DISCUSSION QUESTIONS FOR READERS GROUPS:
- How much did you know about German families in the Third Reich before reading Motherland? How did the book change your perspective?
- Readers experience Motherland through the points of view of several characters: Liesl, Frank, Uta, Hans, and Ani. How did seeing the book’s events through different eyes affect your understanding of what happened to the family?
- Many scenes of Motherland take place in the house, in a private domestic sphere, instead of on battlegrounds. How and where did you notice the war and all its terrors infiltrating the lives of mothers and children?
- In the first chapter, Herr Geiss digs a hole connecting the cellar shelters of the Kappus and the Geiss houses. How does that action become a catalyst for change for everyone in the family?
- The German word for “homeland” is Vaterland, or Fatherland. What did you make of Hummel’s title and the novel’s epigraph?
- Some readers have wondered why the novel stops in 1945 and does not continue to show the lives of the characters during reconstruction.
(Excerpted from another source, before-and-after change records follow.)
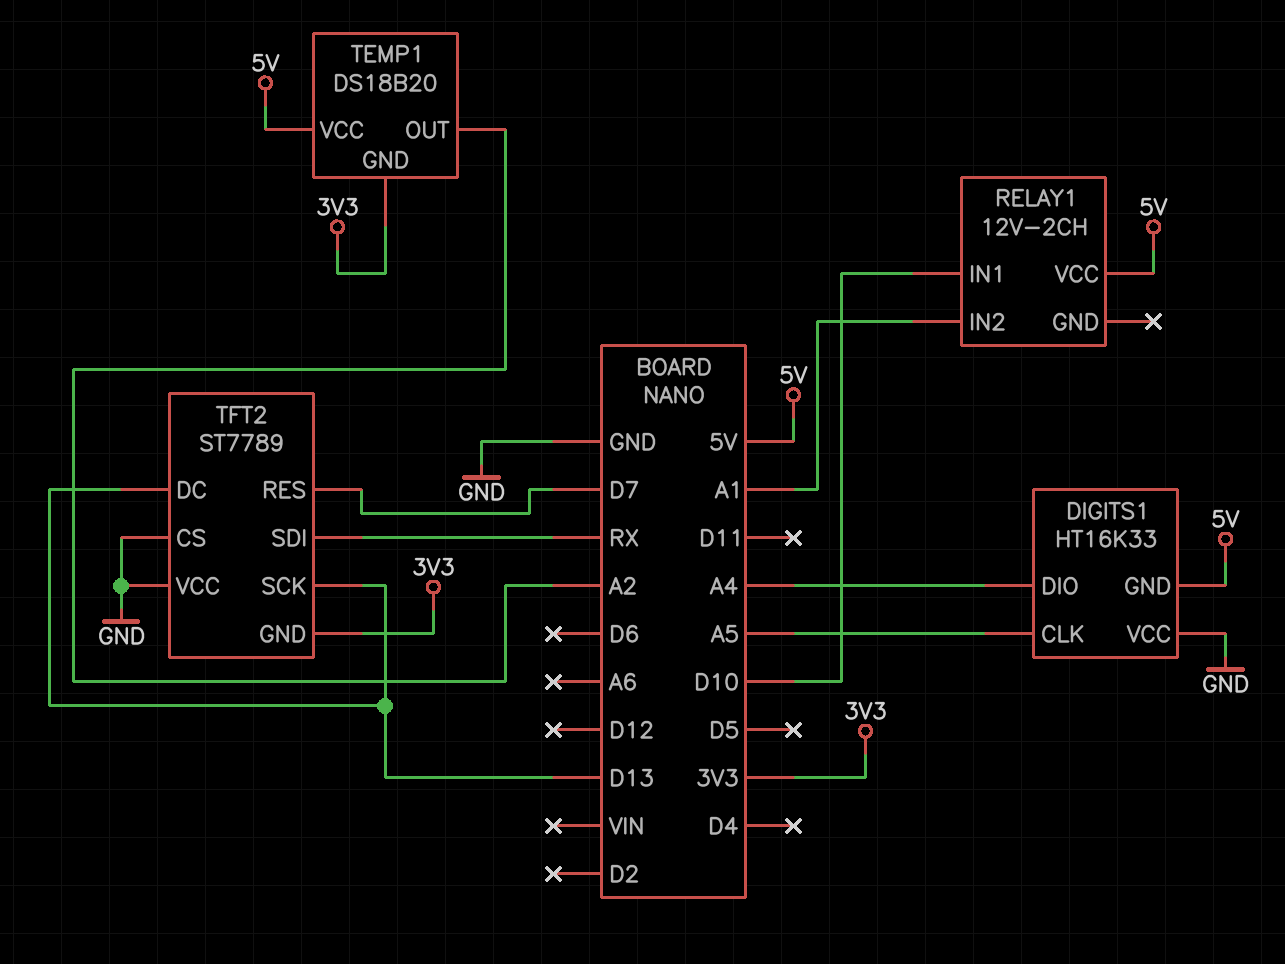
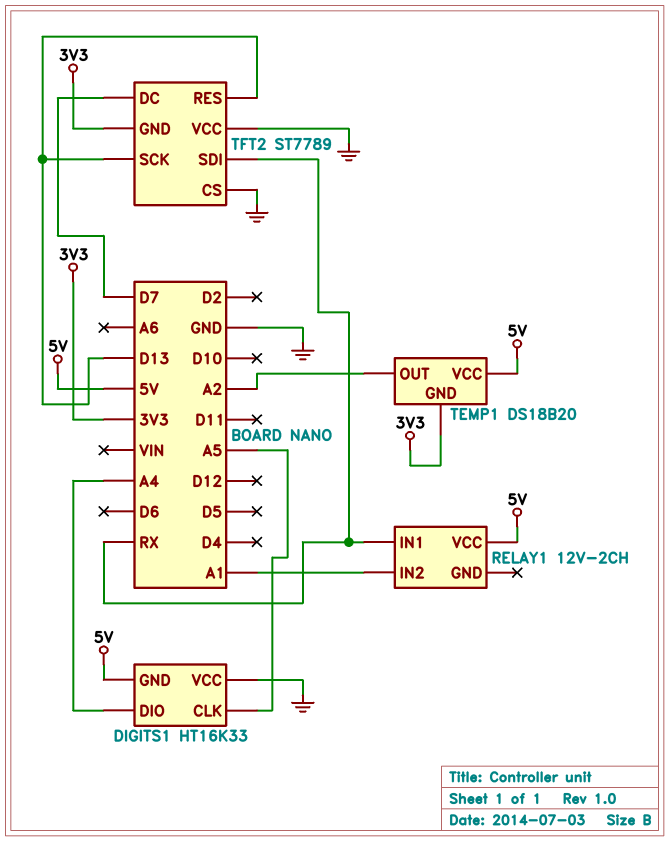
RELAY1 pin IN1: D10 -> RX
TFT2 pin DC: D13 -> D7
TFT2 pin RES: D7 -> D13

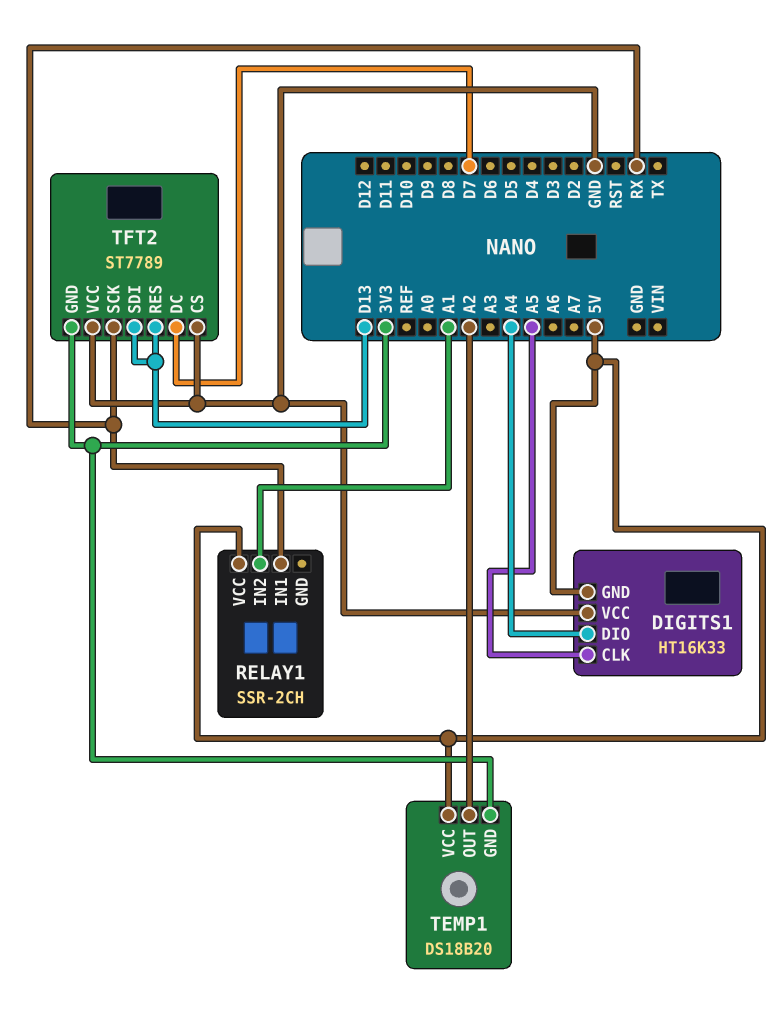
RELAY1: 12V-2CH -> SSR-2CH
TFT2 pin SCK: D13 -> RX
TFT2 pin SDI: RX -> D13

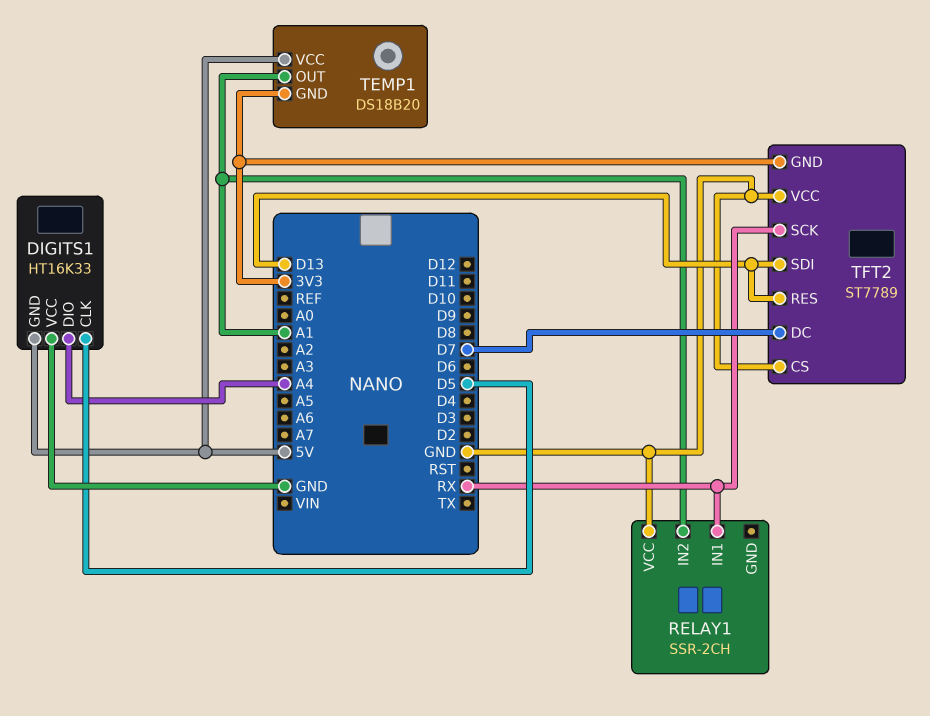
DIGITS1 pin CLK: A5 -> D5
RELAY1 pin VCC: 5V -> GND
TEMP1 pin OUT: A2 -> A1

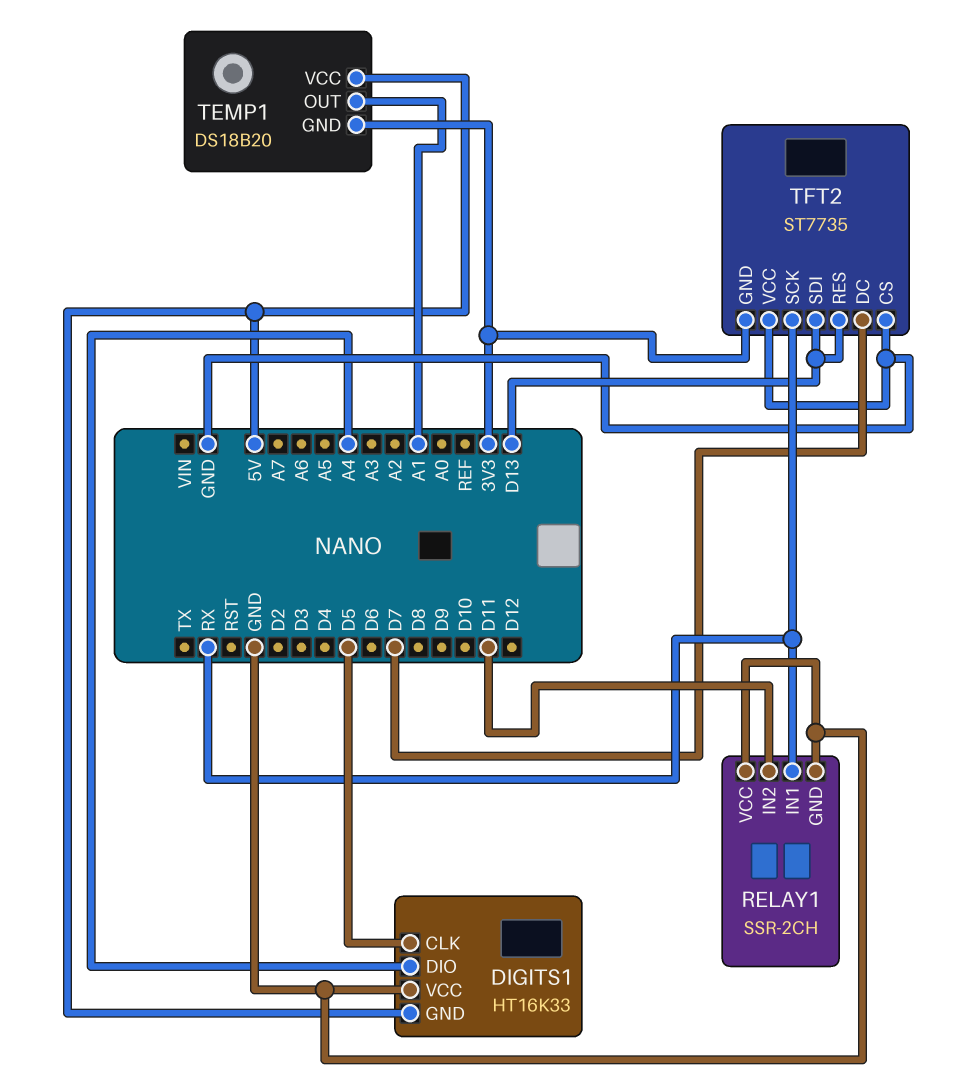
RELAY1 pin GND: none -> GND
RELAY1 pin IN2: A1 -> D11
TFT2: ST7789 -> ST7735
Why do you think the author may have ended the book where she did?
- One critic said that Motherland does “what good historical fiction does best: explores what has passed in those undocumented rests between the things we know to be true.” What do you think is the responsibility of the historical novelist?
- Who or what is the villain of Motherland?
- In the afterword, Hummel discusses her personal relationship to the novel and its characters. Did reading it alter your impressions of the book? How so?